## [EXERCISE OBJECTIVE]
Copy the lines from the one containing "BBS AvANa estaba" through the one containing "(citado en Willemsen, 2006)", including both, from the records below.

## [INFORMATION PROVIDED]

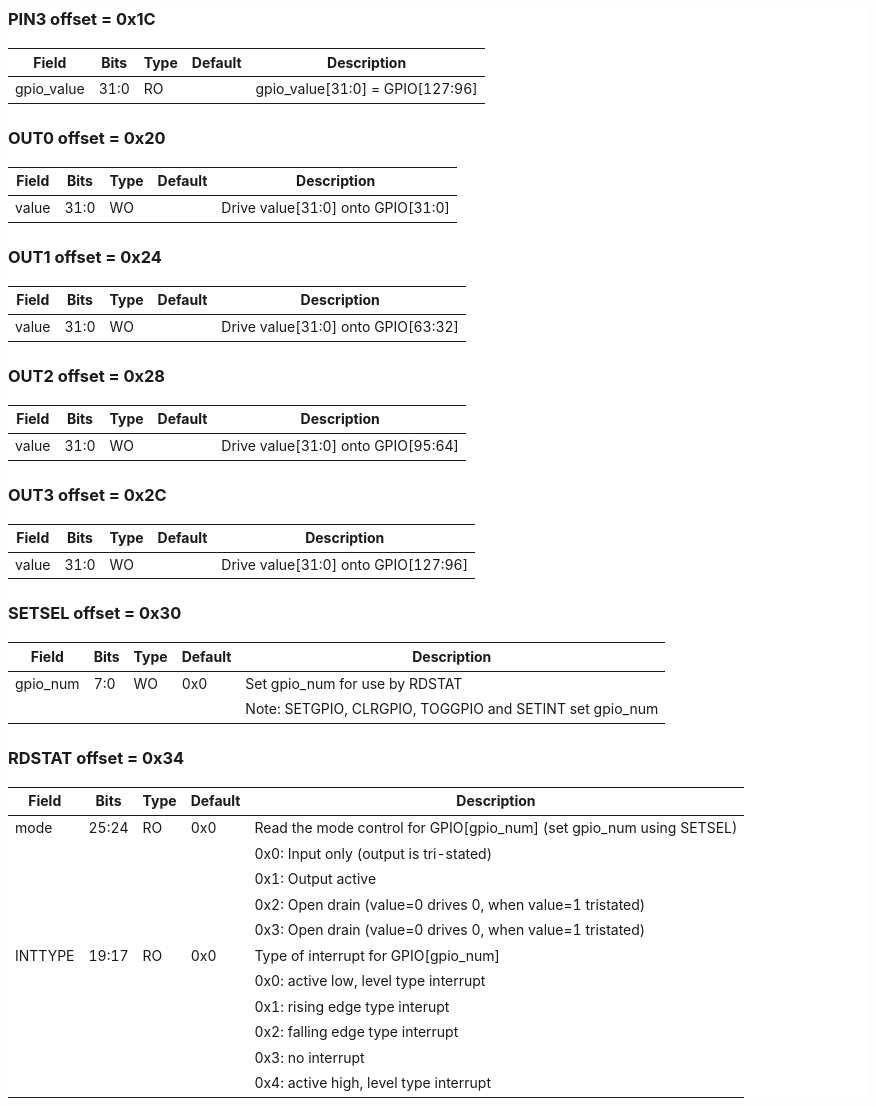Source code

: ### PIN3 offset = 0x1C

| Field      |  Bits |  Type |    Default | Description     |
| --------------------- |   --- |   --- |        --- | ------------------------- |
| gpio_value |  31:0 |    RO |            | gpio_value[31:0] = GPIO[127:96] |

### OUT0 offset = 0x20

| Field      |  Bits |  Type |    Default | Description     |
| --------------------- |   --- |   --- |        --- | ------------------------- |
| value      |  31:0 |    WO |            | Drive value[31:0] onto GPIO[31:0] |

### OUT1 offset = 0x24

| Field      |  Bits |  Type |    Default | Description     |
| --------------------- |   --- |   --- |        --- | ------------------------- |
| value      |  31:0 |    WO |            | Drive value[31:0] onto GPIO[63:32] |

### OUT2 offset = 0x28

| Field      |  Bits |  Type |    Default | Description     |
| --------------------- |   --- |   --- |        --- | ------------------------- |
| value      |  31:0 |    WO |            | Drive value[31:0] onto GPIO[95:64] |

### OUT3 offset = 0x2C

| Field      |  Bits |  Type |    Default | Description     |
| --------------------- |   --- |   --- |        --- | ------------------------- |
| value      |  31:0 |    WO |            | Drive value[31:0] onto GPIO[127:96] |

### SETSEL offset = 0x30

| Field      |  Bits |  Type |    Default | Description     |
| --------------------- |   --- |   --- |        --- | ------------------------- |
| gpio_num   |   7:0 |    WO |        0x0 | Set gpio_num for use by RDSTAT |
|            |       |       |            | Note: SETGPIO, CLRGPIO, TOGGPIO and SETINT set gpio_num |

### RDSTAT offset = 0x34

| Field      |  Bits |  Type |    Default | Description     |
| --------------------- |   --- |   --- |        --- | ------------------------- |
| mode       | 25:24 |    RO |        0x0 | Read the mode control for GPIO[gpio_num] (set gpio_num using SETSEL) |
|            |       |       |            | 0x0: Input only (output is tri-stated) |
|            |       |       |            | 0x1: Output active |
|            |       |       |            | 0x2: Open drain (value=0 drives 0, when value=1 tristated) |
|            |       |       |            | 0x3: Open drain (value=0 drives 0, when value=1 tristated) |
| INTTYPE    | 19:17 |    RO |        0x0 | Type of interrupt for GPIO[gpio_num] |
|            |       |       |            | 0x0: active low, level type interrupt |
|            |       |       |            | 0x1: rising edge type interupt |
|            |       |       |            | 0x2: falling edge type interrupt |
|            |       |       |            | 0x3: no interrupt |
|            |       |       |            | 0x4: active high, level type interrupt |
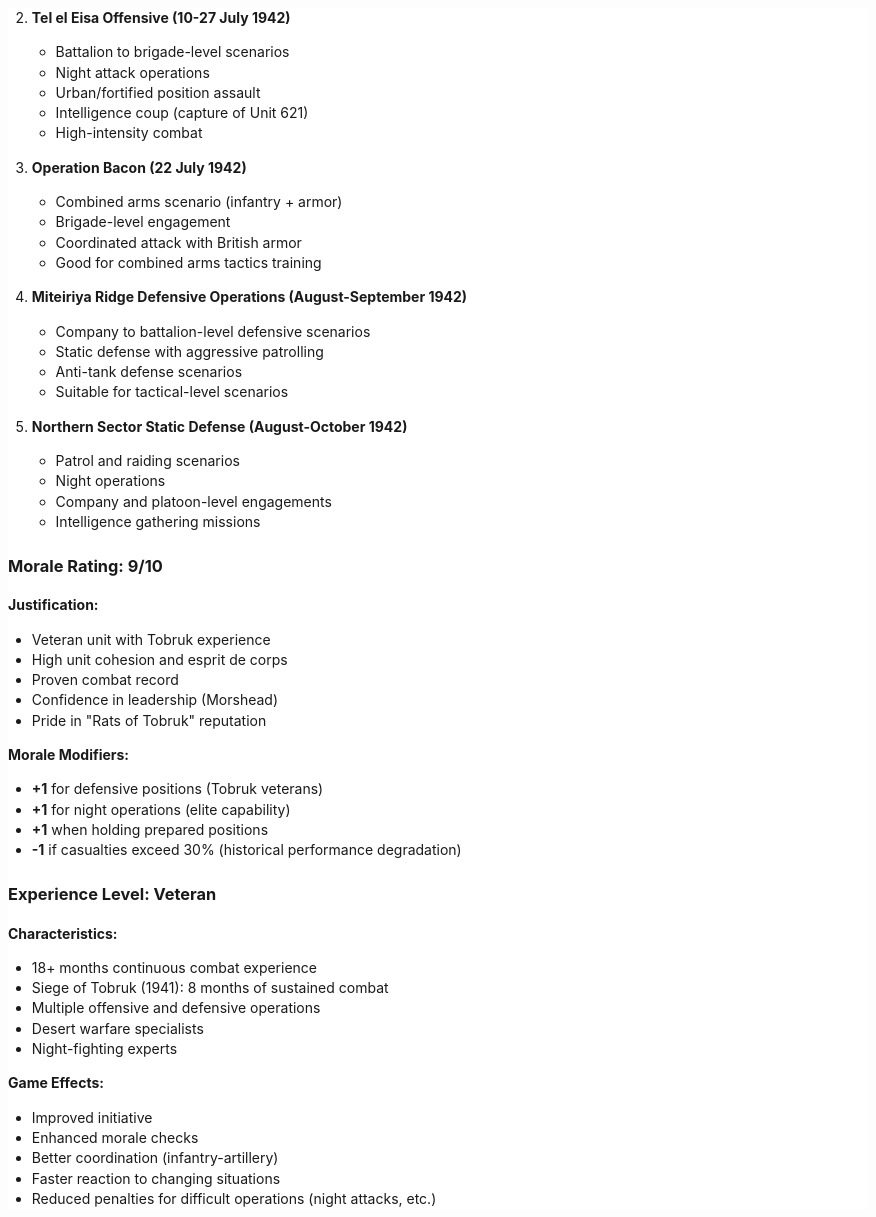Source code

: 2. **Tel el Eisa Offensive (10-27 July 1942)**
   - Battalion to brigade-level scenarios
   - Night attack operations
   - Urban/fortified position assault
   - Intelligence coup (capture of Unit 621)
   - High-intensity combat

3. **Operation Bacon (22 July 1942)**
   - Combined arms scenario (infantry + armor)
   - Brigade-level engagement
   - Coordinated attack with British armor
   - Good for combined arms tactics training

4. **Miteiriya Ridge Defensive Operations (August-September 1942)**
   - Company to battalion-level defensive scenarios
   - Static defense with aggressive patrolling
   - Anti-tank defense scenarios
   - Suitable for tactical-level scenarios

5. **Northern Sector Static Defense (August-October 1942)**
   - Patrol and raiding scenarios
   - Night operations
   - Company and platoon-level engagements
   - Intelligence gathering missions

### Morale Rating: 9/10

**Justification:**
- Veteran unit with Tobruk experience
- High unit cohesion and esprit de corps
- Proven combat record
- Confidence in leadership (Morshead)
- Pride in "Rats of Tobruk" reputation

**Morale Modifiers:**
- **+1** for defensive positions (Tobruk veterans)
- **+1** for night operations (elite capability)
- **+1** when holding prepared positions
- **-1** if casualties exceed 30% (historical performance degradation)

### Experience Level: Veteran

**Characteristics:**
- 18+ months continuous combat experience
- Siege of Tobruk (1941): 8 months of sustained combat
- Multiple offensive and defensive operations
- Desert warfare specialists
- Night-fighting experts

**Game Effects:**
- Improved initiative
- Enhanced morale checks
- Better coordination (infantry-artillery)
- Faster reaction to changing situations
- Reduced penalties for difficult operations (night attacks, etc.)
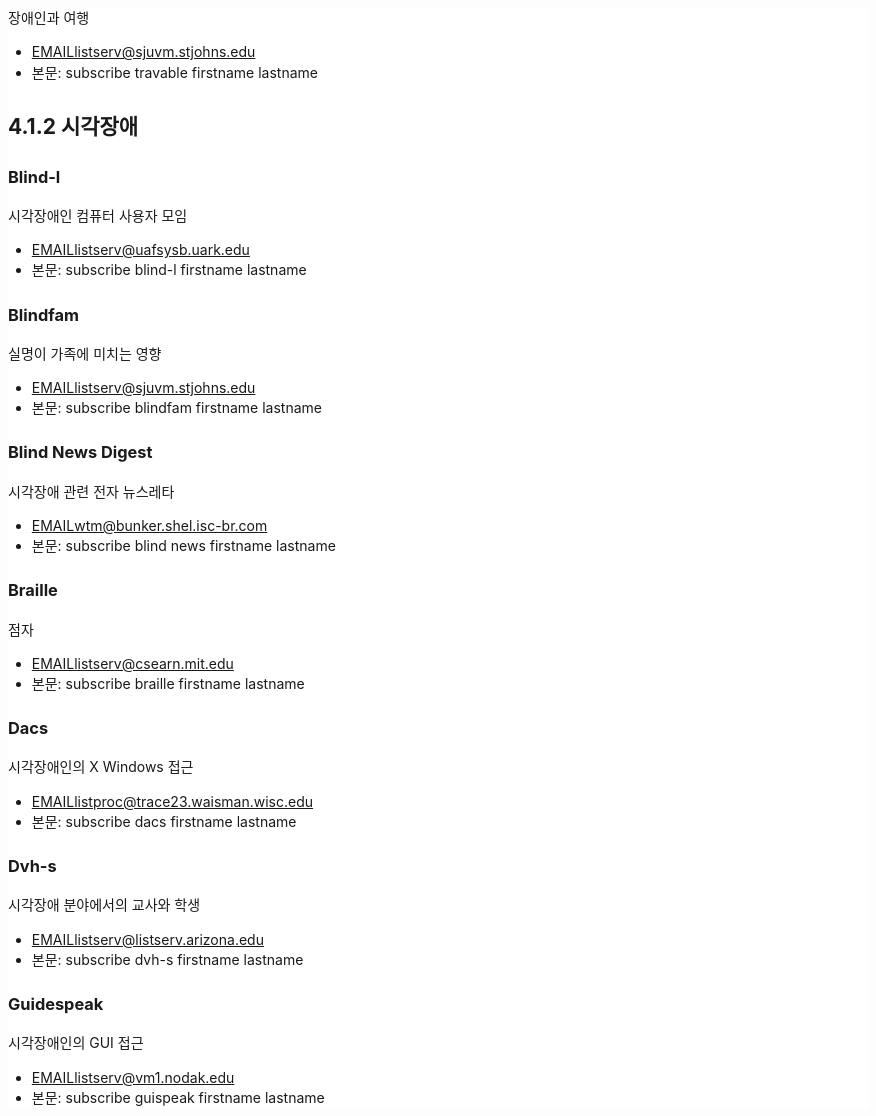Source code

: 장애인과 여행

* EMAILlistserv@sjuvm.stjohns.edu
* 본문: subscribe travable firstname lastname

## 4.1.2 시각장애

### Blind-l

시각장애인 컴퓨터 사용자 모임

* EMAILlistserv@uafsysb.uark.edu
* 본문: subscribe blind-l firstname lastname

### Blindfam

실명이 가족에 미치는 영향

* EMAILlistserv@sjuvm.stjohns.edu
* 본문: subscribe blindfam firstname lastname

### Blind News Digest

시각장애 관련 전자 뉴스레타

* EMAILwtm@bunker.shel.isc-br.com
* 본문: subscribe blind news firstname lastname

### Braille

점자

* EMAILlistserv@csearn.mit.edu
* 본문: subscribe braille firstname lastname

### Dacs

시각장애인의 X Windows 접근

* EMAILlistproc@trace23.waisman.wisc.edu
* 본문: subscribe dacs firstname lastname

### Dvh-s

시각장애 분야에서의 교사와 학생

* EMAILlistserv@listserv.arizona.edu
* 본문: subscribe dvh-s firstname lastname

### Guidespeak

시각장애인의 GUI 접근

* EMAILlistserv@vm1.nodak.edu
* 본문: subscribe guispeak firstname lastname
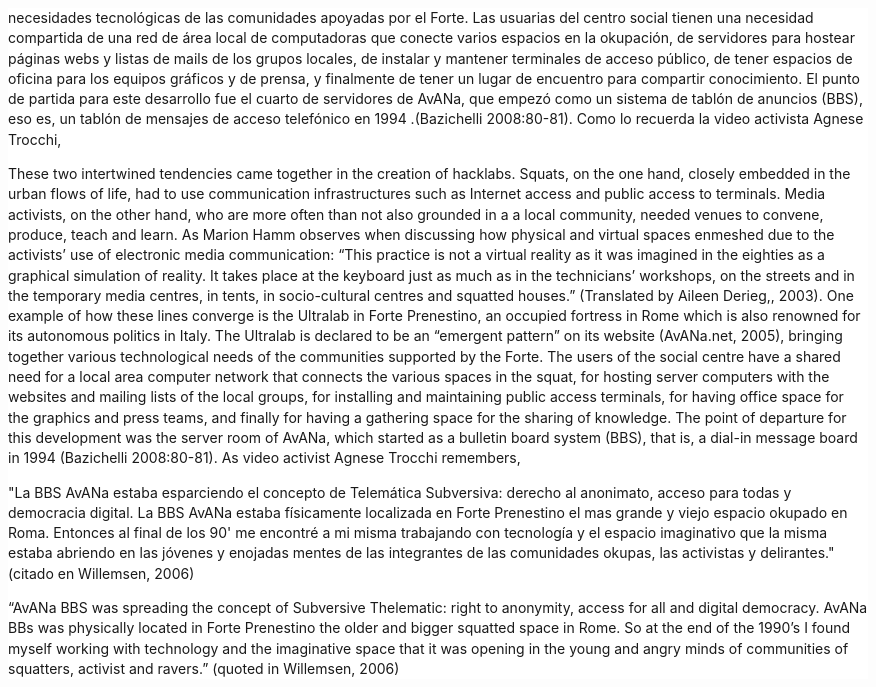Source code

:necesidades tecnológicas de las comunidades apoyadas por el Forte. Las
usuarias del centro social tienen una necesidad compartida de una red de
área local de computadoras que conecte varios espacios en la okupación,
de servidores para hostear páginas webs y listas de mails de los grupos
locales, de instalar y mantener terminales de acceso público, de tener
espacios de oficina para los equipos gráficos y de prensa, y finalmente
de tener un lugar de encuentro para compartir conocimiento. El punto de
partida para este desarrollo fue el cuarto de servidores de AvANa, que
empezó como un sistema de tablón de anuncios (BBS), eso es, un tablón de
mensajes de acceso telefónico en 1994 .(Bazichelli 2008:80-81). Como lo
recuerda la video activista Agnese Trocchi,

These two intertwined tendencies came together in the creation of
hacklabs. Squats, on the one hand, closely embedded in the urban flows
of life, had to use communication infrastructures such as Internet
access and public access to terminals. Media activists, on the other
hand, who are more often than not also grounded in a a local community,
needed venues to convene, produce, teach and learn. As Marion Hamm
observes when discussing how physical and virtual spaces enmeshed due to
the activists’ use of electronic media communication: “This practice is
not a virtual reality as it was imagined in the eighties as a graphical
simulation of reality. It takes place at the keyboard just as much as in
the technicians’ workshops, on the streets and in the temporary media
centres, in tents, in socio-cultural centres and squatted houses.”
(Translated by Aileen Derieg,, 2003). One example of how these lines
converge is the Ultralab in Forte Prenestino, an occupied fortress in
Rome which is also renowned for its autonomous politics in Italy. The
Ultralab is declared to be an “emergent pattern” on its website
(AvANa.net, 2005), bringing together various technological needs of the
communities supported by the Forte. The users of the social centre have
a shared need for a local area computer network that connects the
various spaces in the squat, for hosting server computers with the
websites and mailing lists of the local groups, for installing and
maintaining public access terminals, for having office space for the
graphics and press teams, and finally for having a gathering space for
the sharing of knowledge. The point of departure for this development
was the server room of AvANa, which started as a bulletin board system
(BBS), that is, a dial-in message board in 1994 (Bazichelli 2008:80-81).
As video activist Agnese Trocchi remembers,

"La BBS AvANa estaba esparciendo el concepto de Telemática Subversiva:
derecho al anonimato, acceso para todas y democracia digital. La BBS
AvANa estaba físicamente localizada en Forte Prenestino el mas grande y
viejo espacio okupado en Roma. Entonces al final de los 90' me encontré
a mi misma trabajando con tecnología y el espacio imaginativo que la
misma estaba abriendo en las jóvenes y enojadas mentes de las
integrantes de las comunidades okupas, las activistas y delirantes."
(citado en Willemsen, 2006)

“AvANa BBS was spreading the concept of Subversive Thelematic: right to
anonymity, access for all and digital democracy. AvANa BBs was
physically located in Forte Prenestino the older and bigger squatted
space in Rome. So at the end of the 1990’s I found myself working with
technology and the imaginative space that it was opening in the young
and angry minds of communities of squatters, activist and ravers.”
(quoted in Willemsen, 2006)
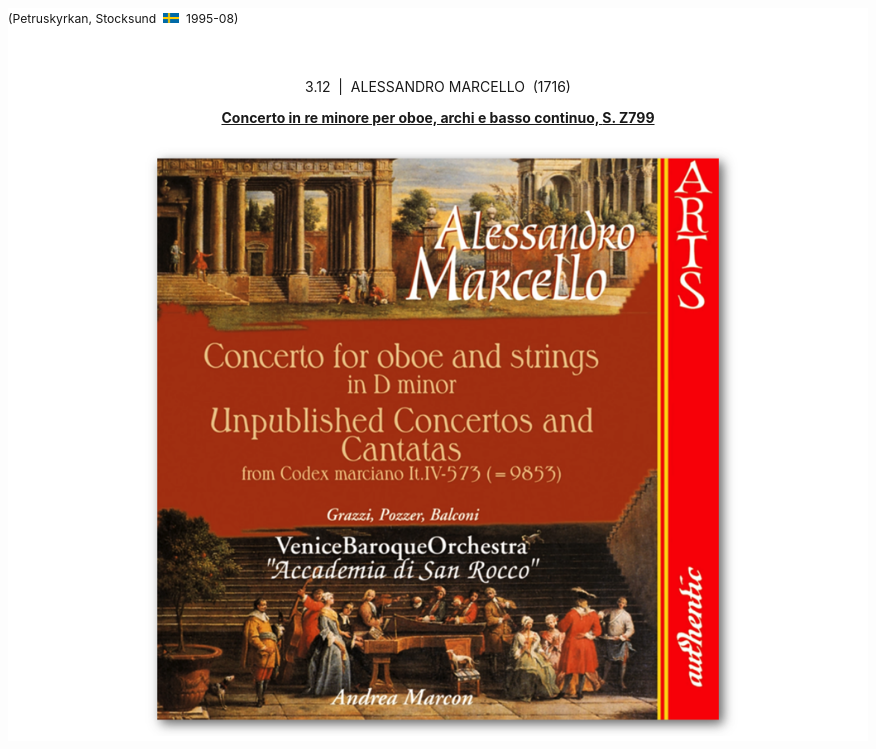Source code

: <span style="font-size:0.87em">(Petruskyrkan, <nobr>Stocksund &nbsp;<img src="/assets/img/flags/sv.png" height="10.5" width="16"/>&nbsp; 1995-08)</nobr> </span> </p> 

<br>



<p style="text-align:center">
	3.12 &nbsp;|&nbsp; ALESSANDRO MARCELLO &nbsp;(1716)
</p>
<p style="margin-bottom:-0.6em"> </p>
<h4 style="text-align:center"> 
<a href="https://www.youtube.com/watch?v=-XzPiWWqGLc&list=OLAK5uy_nVpAtz6XnqaLhXznZw_pkrwf51koFZAVk&index=1">
	Concerto in re minore per oboe, archi e basso continuo, 
	<nobr>S. Z799</nobr>
</a>
</h4>

<p style="text-align:center; color:grey">
<img src="/assets/img/albums/grazzi-marcello.png" width="800"> <br>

## [RESULT OF THE EXERCISE]
"La BBS AvANa estaba esparciendo el concepto de Telemática Subversiva:
derecho al anonimato, acceso para todas y democracia digital. La BBS
AvANa estaba físicamente localizada en Forte Prenestino el mas grande y
viejo espacio okupado en Roma. Entonces al final de los 90' me encontré
a mi misma trabajando con tecnología y el espacio imaginativo que la
misma estaba abriendo en las jóvenes y enojadas mentes de las
integrantes de las comunidades okupas, las activistas y delirantes."
(citado en Willemsen, 2006)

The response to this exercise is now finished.